Oireachtas Joint and Select Committees
Tuesday, 11 June 2024
Joint Oireachtas Committee on Education and Skills
Climate Action and Sustainable Development Education: Discussion (Resumed)
Marc Ó Cathasaigh (Waterford, Green Party)
Link to this: Individually | In context | Oireachtas source
I thank Ms O'Connor for her opening statement. I have not properly examined the sustainability toolkit for schools. In a busy political life, I need to find a couple of hours to sit down and give it my undivided attention. It is a positive initiative. I acknowledge that the representatives from the Irish Second-Level Students' Union who appeared before the committee were quite positive about the engagement the ISSU had with the Department on the development of climate action and sustainable development as a leaving certificate subject.
I will first outline a broad concern I have, one that goes back to my time in the classroom when I was teaching things related to the green flag programme. It is about the agency of the children who are being taught. You can talk to them about the sustainability of the food they should eat, but they are not packing their own lunchboxes. You can talk to them about sustainability in transport, but they do not make the decisions on how they get to school in the morning. I am talking about primary school here, whereas more agency could be attached to students in secondary school. Emissions from electricity generation could be discussed in the classroom but the students are not the ones making decisions about installing solar panels or X, Y and Z.
How are we going to marry the fact that children will be engaging with this subject in a cross-curricular way but will have very little agency? Much like people in the developing world, children aged under eight are not part of the emissions problem. They are not the ones who have created the issue. That is probably me. A nagging concern I had when I was delivering these programmes was that I was placing a lot of responsibility and guilt on children who did not have the agency to do anything about it and were not the cause of the problem. That is a very broad concern. While we definitely have to this, how do we do it right without misplacing the emphasis?

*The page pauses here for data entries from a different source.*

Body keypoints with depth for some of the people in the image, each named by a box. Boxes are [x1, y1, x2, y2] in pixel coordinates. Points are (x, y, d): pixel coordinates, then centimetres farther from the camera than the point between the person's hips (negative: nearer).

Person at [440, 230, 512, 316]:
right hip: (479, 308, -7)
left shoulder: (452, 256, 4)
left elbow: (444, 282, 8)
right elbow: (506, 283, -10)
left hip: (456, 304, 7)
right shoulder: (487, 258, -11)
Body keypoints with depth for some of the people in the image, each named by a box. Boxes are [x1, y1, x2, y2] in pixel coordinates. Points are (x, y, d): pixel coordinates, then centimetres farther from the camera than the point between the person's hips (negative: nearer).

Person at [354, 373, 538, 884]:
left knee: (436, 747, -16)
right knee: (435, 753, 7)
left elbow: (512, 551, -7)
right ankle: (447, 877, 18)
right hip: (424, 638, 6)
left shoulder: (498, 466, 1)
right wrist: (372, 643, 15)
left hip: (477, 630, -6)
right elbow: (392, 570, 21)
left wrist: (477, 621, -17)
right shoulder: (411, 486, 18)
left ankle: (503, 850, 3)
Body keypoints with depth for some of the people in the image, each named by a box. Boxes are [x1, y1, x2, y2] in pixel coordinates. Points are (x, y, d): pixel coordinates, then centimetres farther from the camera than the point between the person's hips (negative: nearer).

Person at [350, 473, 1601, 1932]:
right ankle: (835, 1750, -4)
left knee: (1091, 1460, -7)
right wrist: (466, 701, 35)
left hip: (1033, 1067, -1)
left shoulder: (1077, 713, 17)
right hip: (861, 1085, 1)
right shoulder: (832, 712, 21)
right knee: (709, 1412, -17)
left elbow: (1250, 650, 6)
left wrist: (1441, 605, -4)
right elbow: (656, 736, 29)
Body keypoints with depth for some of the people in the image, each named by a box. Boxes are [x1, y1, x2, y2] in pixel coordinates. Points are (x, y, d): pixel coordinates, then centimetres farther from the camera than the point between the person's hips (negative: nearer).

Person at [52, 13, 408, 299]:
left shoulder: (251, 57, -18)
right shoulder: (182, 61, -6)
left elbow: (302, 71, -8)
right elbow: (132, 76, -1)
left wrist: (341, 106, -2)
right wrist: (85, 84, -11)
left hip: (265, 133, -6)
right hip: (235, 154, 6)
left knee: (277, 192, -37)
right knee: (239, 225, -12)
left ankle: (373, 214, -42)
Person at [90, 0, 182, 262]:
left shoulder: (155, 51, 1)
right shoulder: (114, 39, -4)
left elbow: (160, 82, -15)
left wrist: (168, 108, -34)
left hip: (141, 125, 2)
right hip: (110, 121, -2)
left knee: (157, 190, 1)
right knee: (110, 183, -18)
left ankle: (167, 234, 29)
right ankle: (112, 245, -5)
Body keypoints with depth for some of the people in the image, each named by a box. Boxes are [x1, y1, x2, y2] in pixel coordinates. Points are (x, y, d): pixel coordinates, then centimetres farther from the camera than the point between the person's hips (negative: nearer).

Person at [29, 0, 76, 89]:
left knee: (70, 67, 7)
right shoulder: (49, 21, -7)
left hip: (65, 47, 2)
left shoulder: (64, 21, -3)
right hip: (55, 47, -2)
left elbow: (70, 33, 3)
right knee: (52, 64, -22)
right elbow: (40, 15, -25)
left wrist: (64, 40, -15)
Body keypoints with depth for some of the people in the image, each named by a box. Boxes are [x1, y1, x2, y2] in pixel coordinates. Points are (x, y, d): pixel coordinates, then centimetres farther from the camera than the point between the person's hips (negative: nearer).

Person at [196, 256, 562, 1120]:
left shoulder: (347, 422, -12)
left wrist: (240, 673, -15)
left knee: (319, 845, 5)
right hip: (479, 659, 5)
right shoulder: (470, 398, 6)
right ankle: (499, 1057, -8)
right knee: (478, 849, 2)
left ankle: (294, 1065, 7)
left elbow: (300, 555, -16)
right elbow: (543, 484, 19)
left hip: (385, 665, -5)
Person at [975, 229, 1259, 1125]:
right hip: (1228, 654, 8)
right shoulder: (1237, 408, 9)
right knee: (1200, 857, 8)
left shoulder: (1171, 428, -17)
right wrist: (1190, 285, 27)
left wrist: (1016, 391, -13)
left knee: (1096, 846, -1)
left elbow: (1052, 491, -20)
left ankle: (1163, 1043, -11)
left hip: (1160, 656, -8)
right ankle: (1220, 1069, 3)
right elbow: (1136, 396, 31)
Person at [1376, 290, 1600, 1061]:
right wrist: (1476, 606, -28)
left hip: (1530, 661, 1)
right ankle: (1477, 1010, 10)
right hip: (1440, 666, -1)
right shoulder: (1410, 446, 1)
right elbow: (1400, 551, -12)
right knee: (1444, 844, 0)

Ms O'Dea will have a pivotal role if continuing professional development falls on her. While we can get into the teacher training colleges, acknowledging that people can spend 40 years in a classroom, we cannot wait for 40 years to reach the point that this has washed through all teachers. How we engage in the CPD on this and provide the likes of the sustainability toolkit is important but helping people integrate that into their everyday classroom teaching will be a challenge. The Department might speak to how it plans to do that.
I just attended a round-table briefing in the Royal College of Physicians down the street from here. It looked at the dual nexus of climate and education. It was not just about climate education here in Ireland but about how education and climate impact on the developing world in particular. The political declaration made at the Conference of the Parties, COP, last year was mentioned. The Department may not be in a position to respond to my next question today. Why did we not sign up to that political declaration last year and is it planned to address that issue?
The third broad concern I will raise is the idea of having a specific leaving certificate subject that is optional. I do not wish to be pejorative - my wife is a professional performing musician - but it is often the "musos", as they are known, who choose to do music as a leaving certificate subject. They study music and no one need worry about them. I was in the engineering class and we were the people who worked with the lathes.
"It was a case of "Off you go lads, you do the lathes; we are doing music, art, tech graphics or whatever". How do we stop that becoming another siloed area where the musos go over there, the engineers go off to work the lathes and these poor kids, who are probably racked with climate anxiety, go into this classroom over there to sit a leaving certificate subject? How will that communicate and interact?
I am sorry. These are not specific questions but rather, I am just outlining general concerns. To recap, how do we marry the idea of agency and guilt and not overburden our children with it? How will the CPD be done? That is a big challenge. Third, how do we stop the leaving certificate subject becoming a siloed effect, where it is a thing that "those kids there" do?